Payday Loans: Federal Reserve Shows No Truth to the "Debt Trap" Hypothesis

Payday Loans: Federal Reserve Shows No Truth to the "Debt Trap" Hypothesis-Image via Wikipedia

Due mostly to new credit and overdraft restrictions, and also the creation of the consumer financial protection bureau (CFPB), the result is restricted access to credit for working and middle class and small businesses.  But with restricted access to credit the demand does not diminish, leaving many Americans short on cash and with few or no options.  And when faced with more expensive alternatives such as bounced check fees, or a necessary car repair, many Americans are left exploring options such as an online payday loan or title loan for the first time.

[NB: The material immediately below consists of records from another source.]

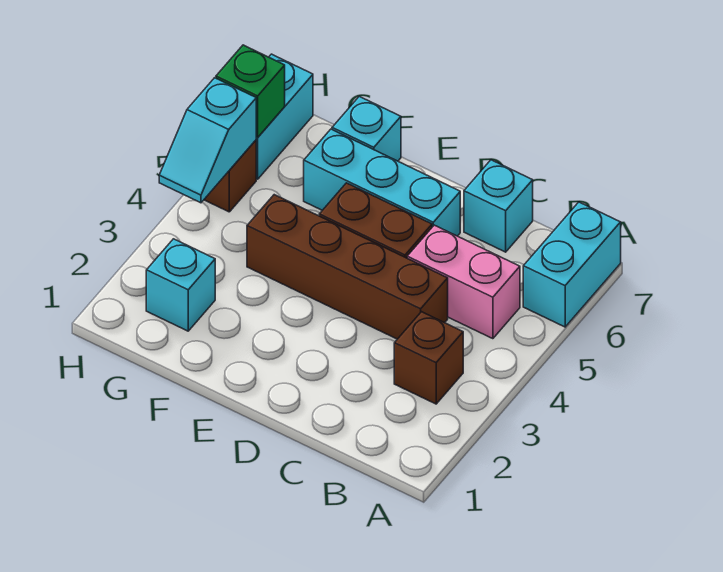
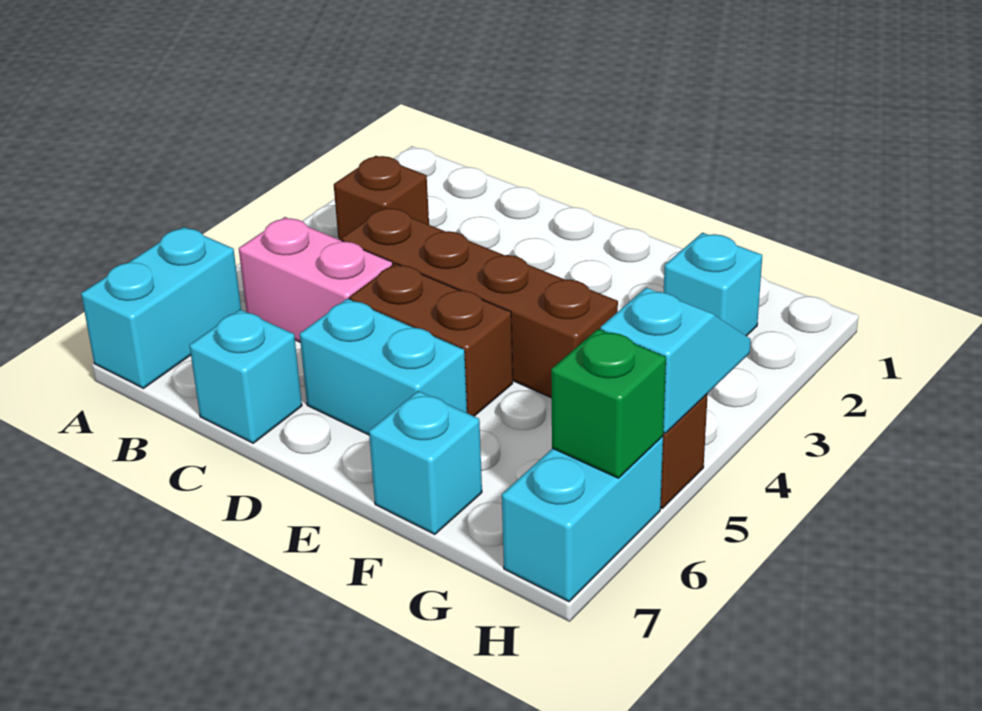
cyan 1x3 brick [304,129,460,236] -> cyan 1x2 brick [300,298,467,435]

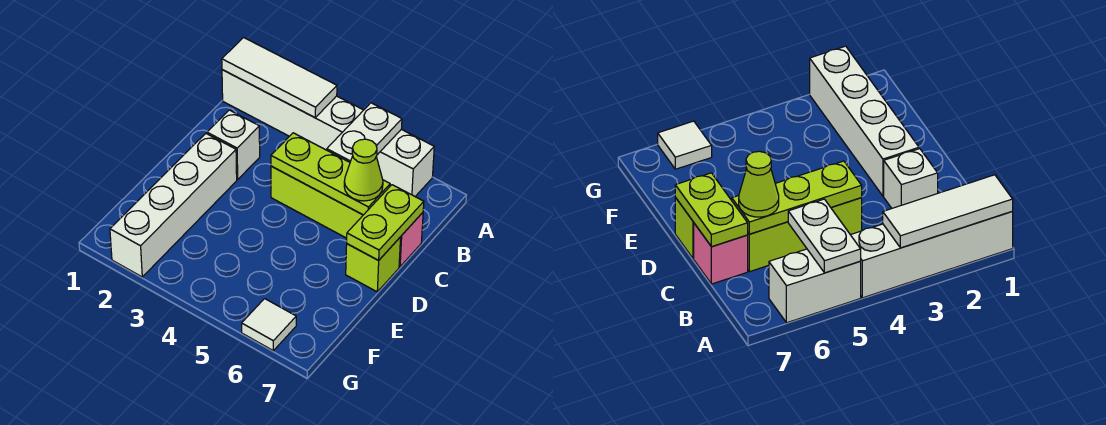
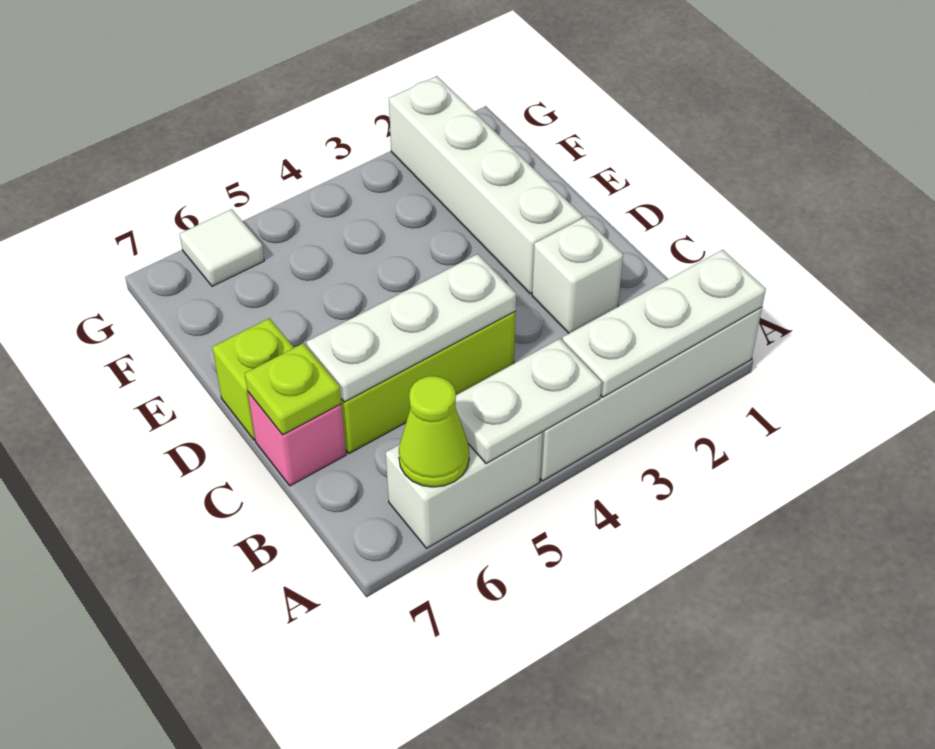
white 1x3 tile [222,38,337,118] -> white 1x3 plate [563,250,766,397]
white 1x2 plate [327,103,402,162] -> white 1x2 plate turned to [455,339,602,464]
lime 1x3 plate [271,133,390,215] -> white 1x3 plate [306,254,516,402]
lime 1x1 cone [344,139,383,201] -> lime 1x1 cone moved to [399,376,469,487]
lime 1x2 plate [347,185,424,260] -> lime 1x1 plate [245,343,341,435]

Misconceptions About Payday Loans

“The APR is too high”:  Many articles attack the payday lending industry for charging up to 600% APR on loans.  Yet they fail to mention that 600% APR on a 2-week $100 loan only equals to $20, much less than the average overdraft fee.  Because online payday lenders approve customers with bad credit, the default rates are higher than traditional loans.  Also, many States charge lenders to maintain a State database of lender information on top of license and business fees.   Because of these costs, and the short term of the loan, the APR % seems inflated.  In reality, the $15-$20 per $100 lending fee is necessary in order to run a lending business.

“Payday advance loans will catch you in a debt trap”: A 2007 study by the Federal Reserve board shows that there is no truth to the “debt trap” hypothesis.   Payday loans are meant to provide responsible adults with an easy to understand credit option when needed.   When used responsibly, meaning taking only one at a time and paying off on time, payday loans are a great alternative to paying more expensive bounced check fees or damaging a customer’s credit rating.

“Instant payday loans target the unbanked”:  Simply un-true.  To qualify for a loan, an applicant must have a checking account and proof of employment.

“Payday loans are complicated”:  There is not a more transparent and simpler loan product available.  Lenders display the APR% on the wall in large print in every location, and every detail of the loan is disclosed completely.

“A traditional loan is a better alternative”:  Banks and credit unions requirement a higher credit score to approve potential applicants for a loan, where payday loans are meant to provide a credit option to those with bad credit and a job.  Also, most banks or credit unions do not offer short-term loan options when a customer is short on cash for just a few weeks.

The truth about payday loans online:  There are different financial solutions for different financial problems.  Payday loans are a great option for anyone with a job and a bank account that needs a little cash until payday.